Kennet took a drink from his wine and smirked. “The kingdom says it was out of his strong sense of justice and commitment to an egalitarian society, but the truth was that our father was a tremendous cheapskate. He’d much rather have kept the vault full than paid the guard their rightful due, which meant we needed a smaller guard.”
From behind Linnea, I saw Cyrano nod his head in agreement.
“Kennet!” Linnea gasped. Her level of shock was almost comical, especially considering that Mikko and Lisbet seemed unfazed. “It’s not right to speak ill of the dead, especially your King.”
“Perhaps it’s best if we don’t discuss business over dinner,” Mikko said. I wasn’t sure if he was coming to the aid of his wife, or if he also disapproved of Kennet’s statement. It was impossible to tell since Mikko’s face was an unreadable mask.
“I’ve always found that to be the best policy,” Kennet agreed amiably.
Looking at Kennet and Mikko staring at each other across the table was a bit like a funhouse mirror. They looked so much alike, even though Kennet was younger and slimmer. But Kennet was very expressive, often grinning and raising his eyebrows, while Mikko rarely seemed to emote at all. Not to mention that Kennet was talkative and flirtatious, and Mikko barely said a word.
The waitstaff began to clear the first course before bringing in a massive salad of arugula, pressed melon, and goat cheese. While they exchanged our dishes, nobody spoke, and the only sound was the clearing of silverware and the setting down of plates.

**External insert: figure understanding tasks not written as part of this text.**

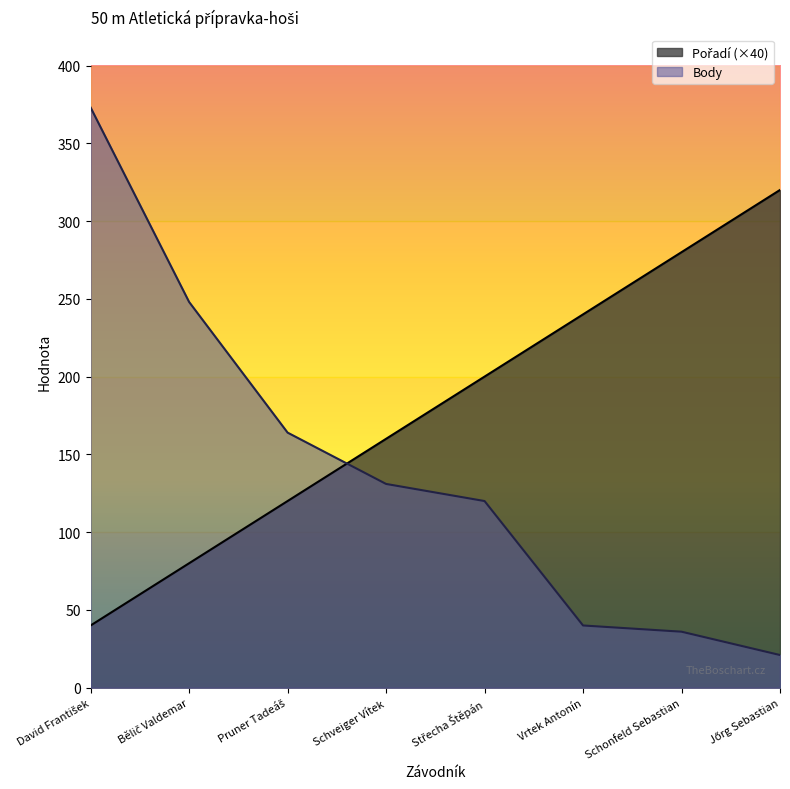

Rank the series by their maximum value, from highest to lowest.

Body, Pořadí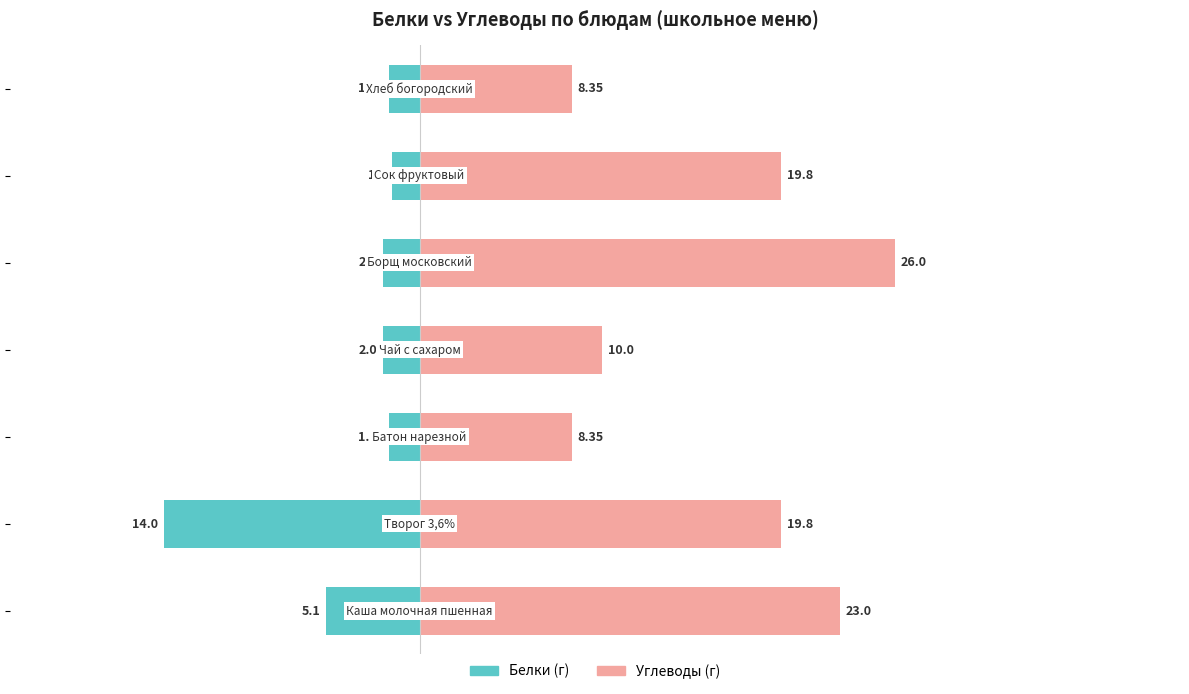

Reading right to left, list all the values displayed in this chart.

Белки: -1.6	-1.5	-2.0	-2.0	-1.6	-14.0	-5.1
Углеводы: 8.3	19.8	26.0	10.0	8.3	19.8	23.0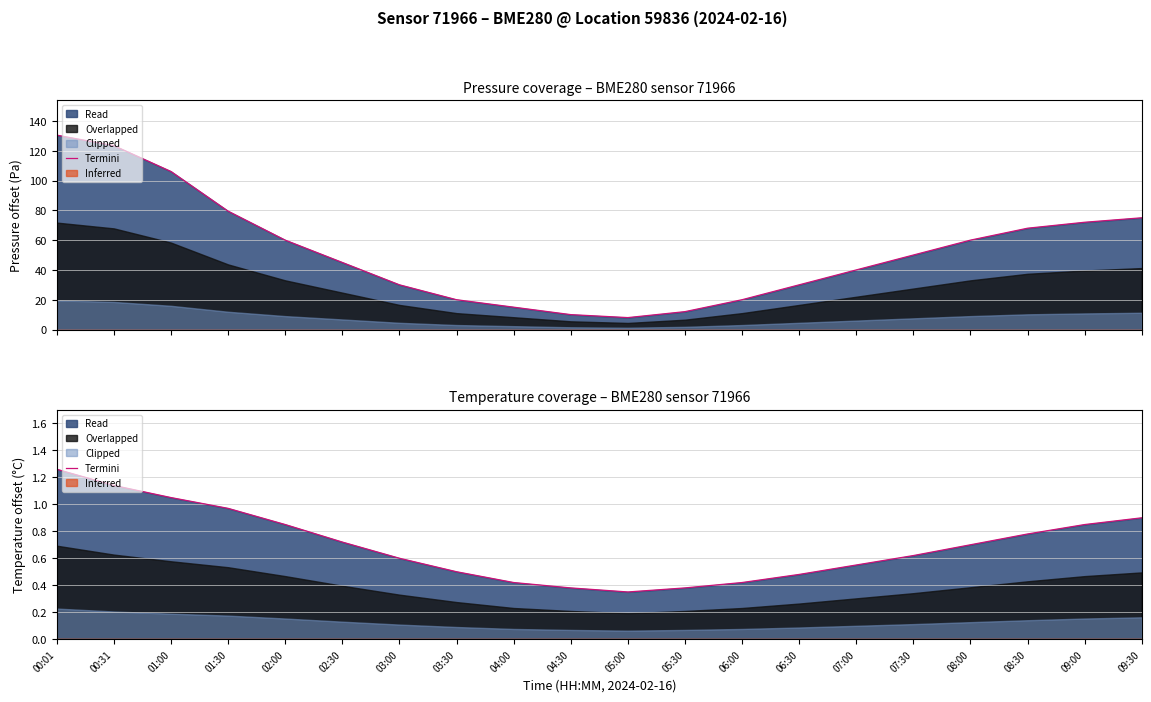

List the labels in order of value, smallest first.

05:00, 04:30, 05:30, 04:00, 06:00, 06:30, 03:30, 07:00, 03:00, 07:30, 08:00, 02:30, 08:30, 02:00, 09:00, 09:30, 01:30, 01:00, 00:31, 00:01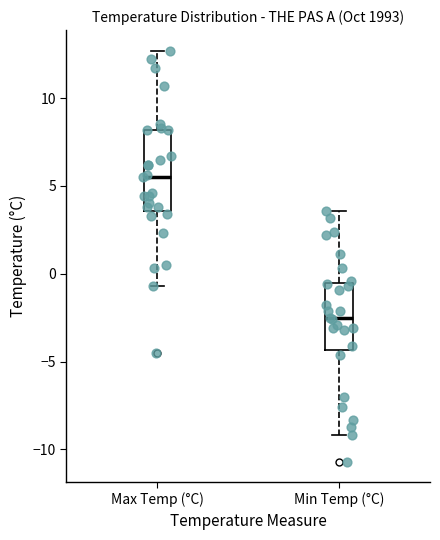

Comparing the boxes themselves (not the whiskers), which one is the tallest?

Max Temp (°C)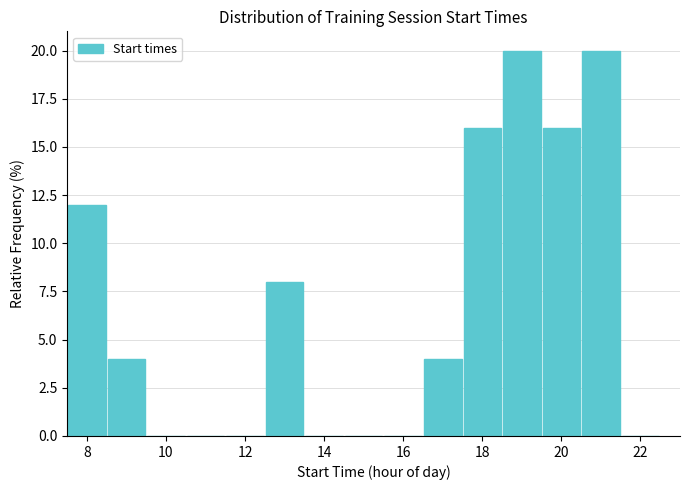

How tall is the bar that spans 20.5 to 21.5 on the x-axis? Neither the bar edges nor the heights are printed on the chart, so give them approximately, as read against the axes.

20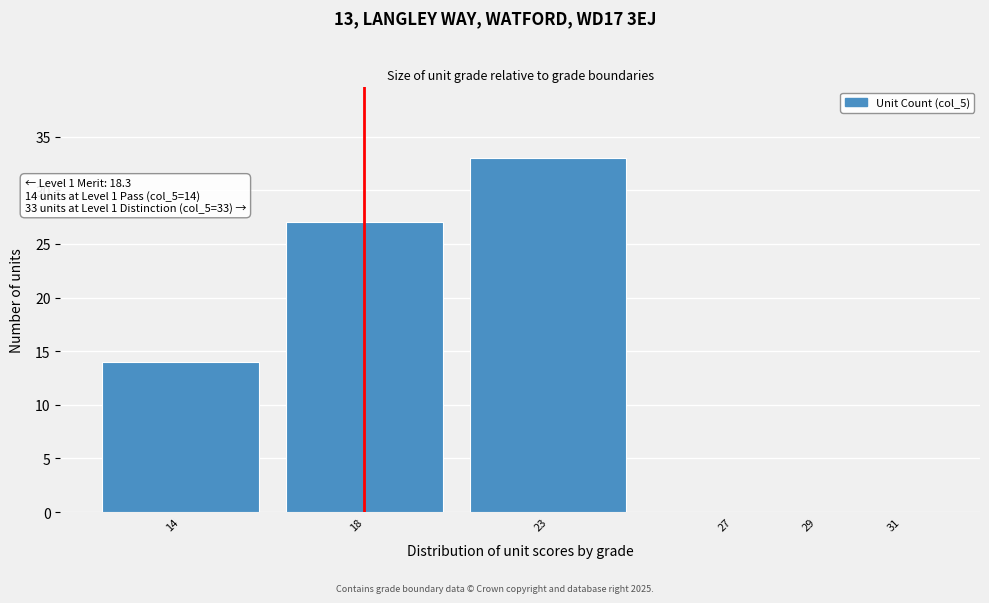

Reading left to right, transcribe all the data shown in this chart.

14=14	18=27	23=33	27=0	29=0	31=0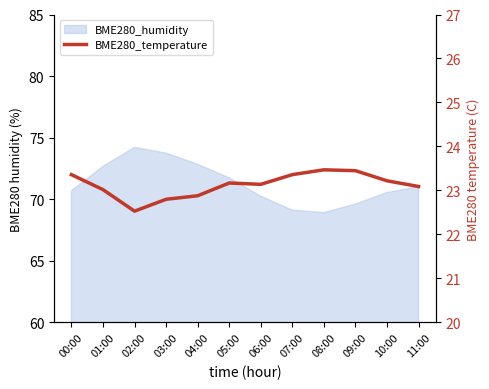

What is the label of the 7th point from the right?

05:00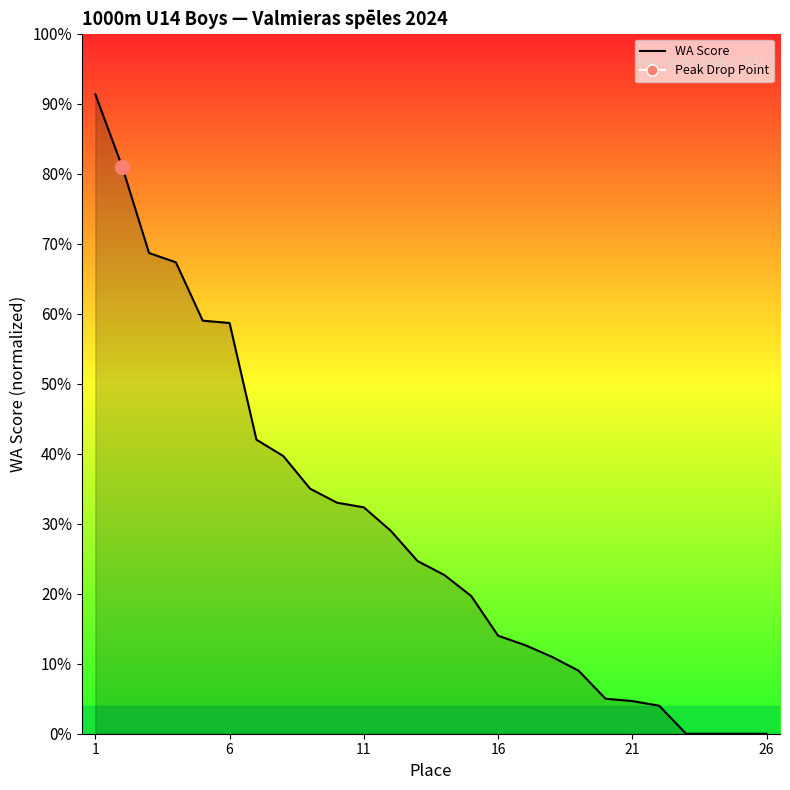

Does the chart have visible grid lines?

No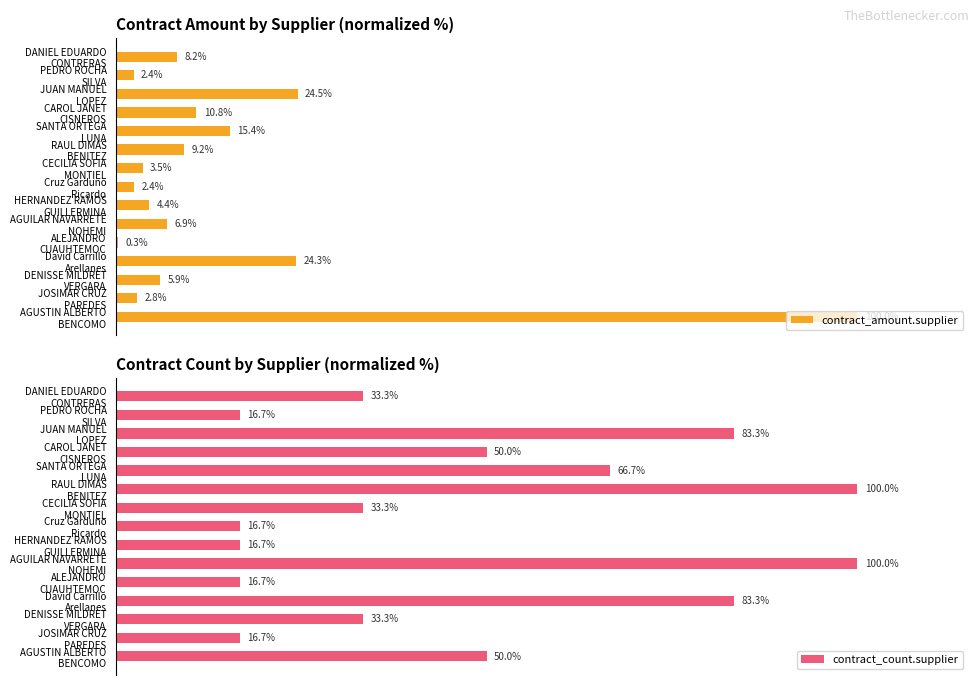

Which category has the highest value across all series?

AGUSTIN ALBERTO BENCOMO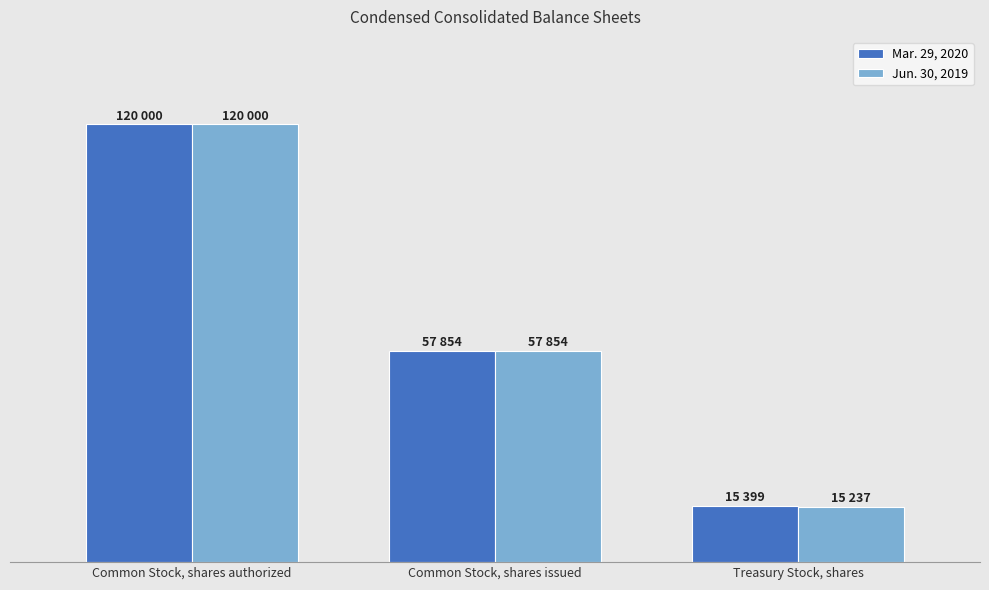

What is the label of the 2nd bar from the left?

Common Stock, shares issued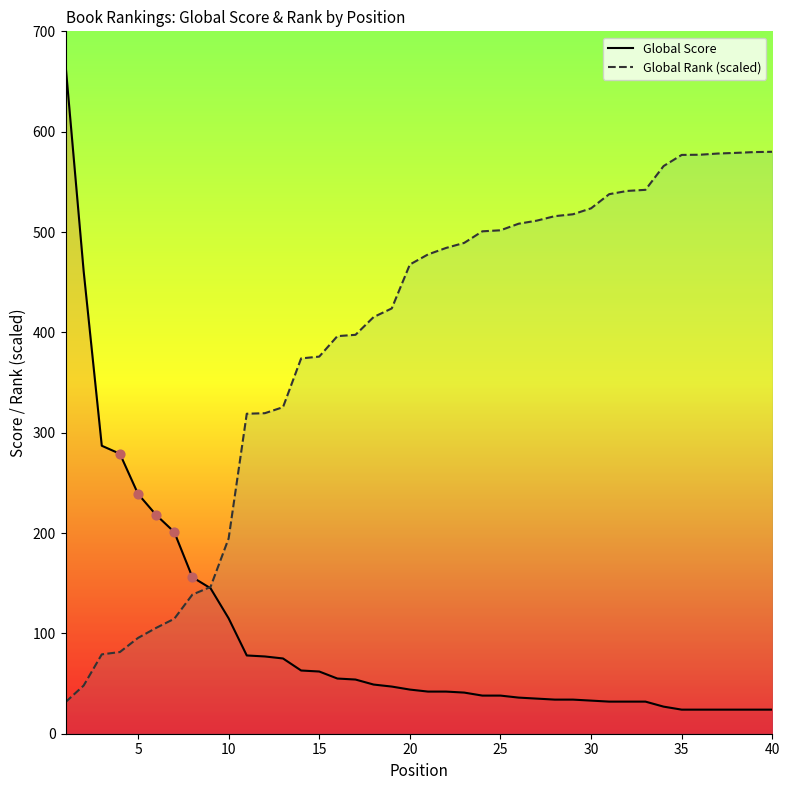

Which series contains the lowest Y value?

Global Score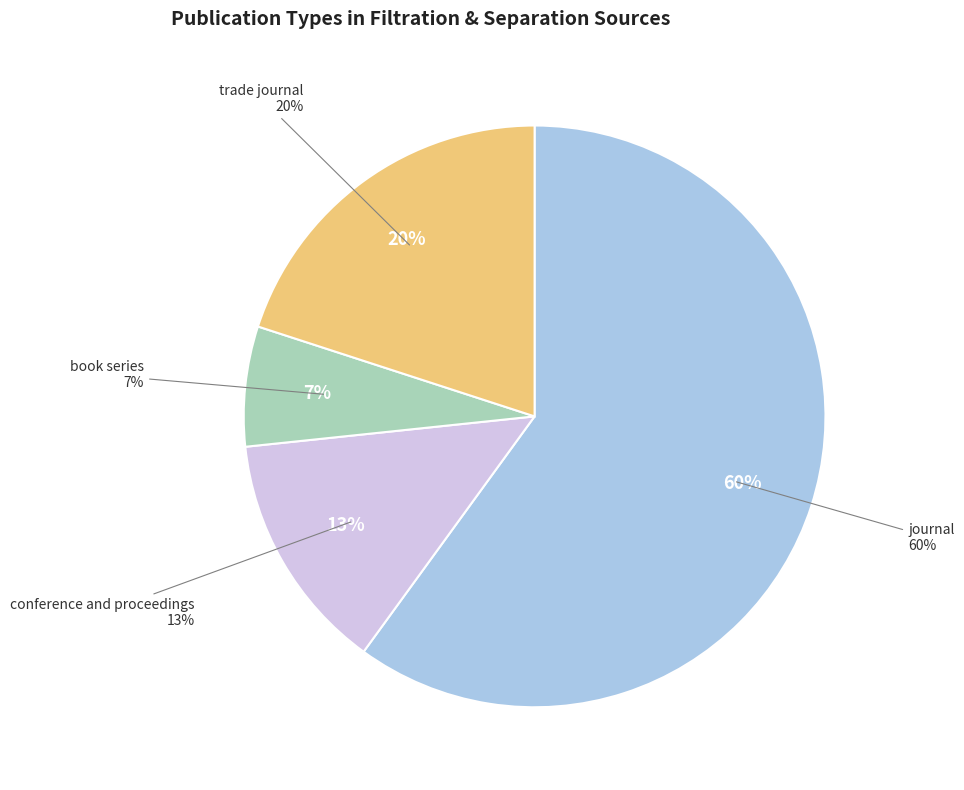

How many slices are in this pie chart?

4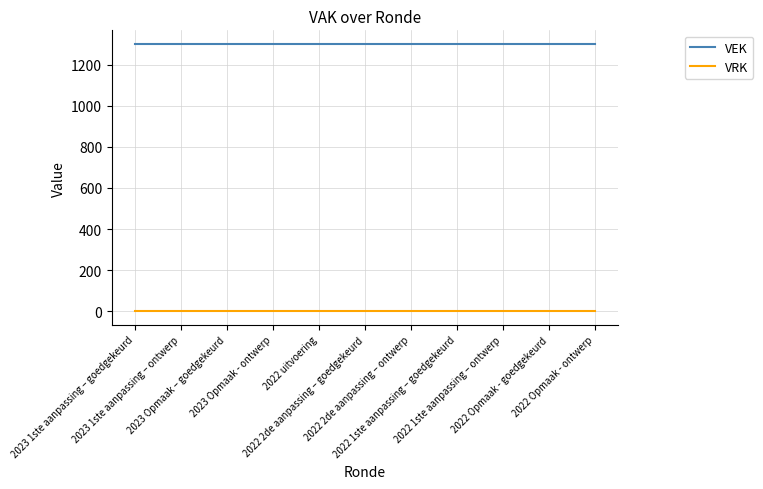

List the series in order of their peak value, lowest first.

VRK, VEK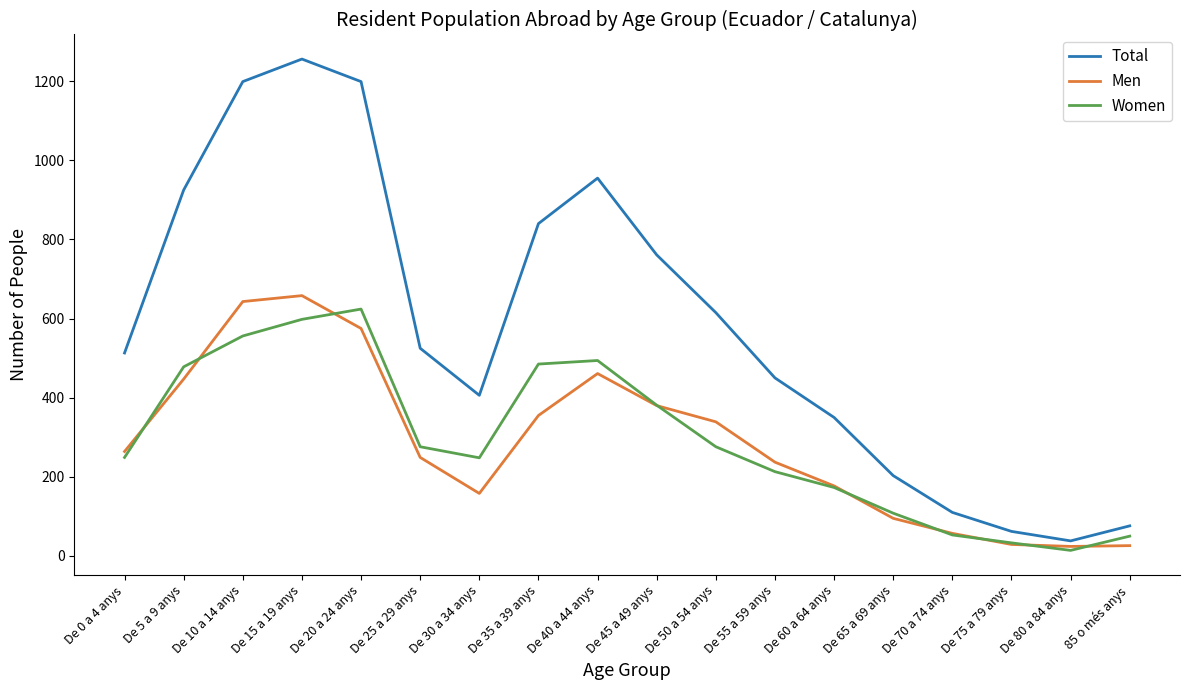

What is the sum of the Women values at De 25 a 29 anys and De 80 a 84 anys?

290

“There are so many other things we have to talk about,” Linnea said, since no one else seemed eager to pick up the conversation. “I am disappointed that I wasn’t able to see either of you more today.”
“Tomorrow you should make time for a little fun, Bryn,” Kennet said. “You must take a break and have lunch with me.”
I paused, trying to find a polite way out of it, until I came up with the perfect solution. “If you insist, then Kasper and I would be happy to join you.”
But Kennet would not be appeased. “Unless of course Kasper has more pressing business to attend to?” He raised an eyebrow at Kasper.
“Kennet, you’ve met beautiful girls before,” Lisbet said in exasperation. “Certainly you know how to contain yourself around them.”
For once, Kennet didn’t have a snappy comeback, and I just kept my head bowed, focusing on the salad before me. Even though I wasn’t the one putting on the display, I still felt the maddening urge to blush, but I suppressed it as best I could.
“What is on your agenda for tomorrow?” Linnea asked, doing her best to keep the conversation flowing.
“I believe Bayle has a few more things he’d like to show us,” Kasper said. “We haven’t seen the towers yet.”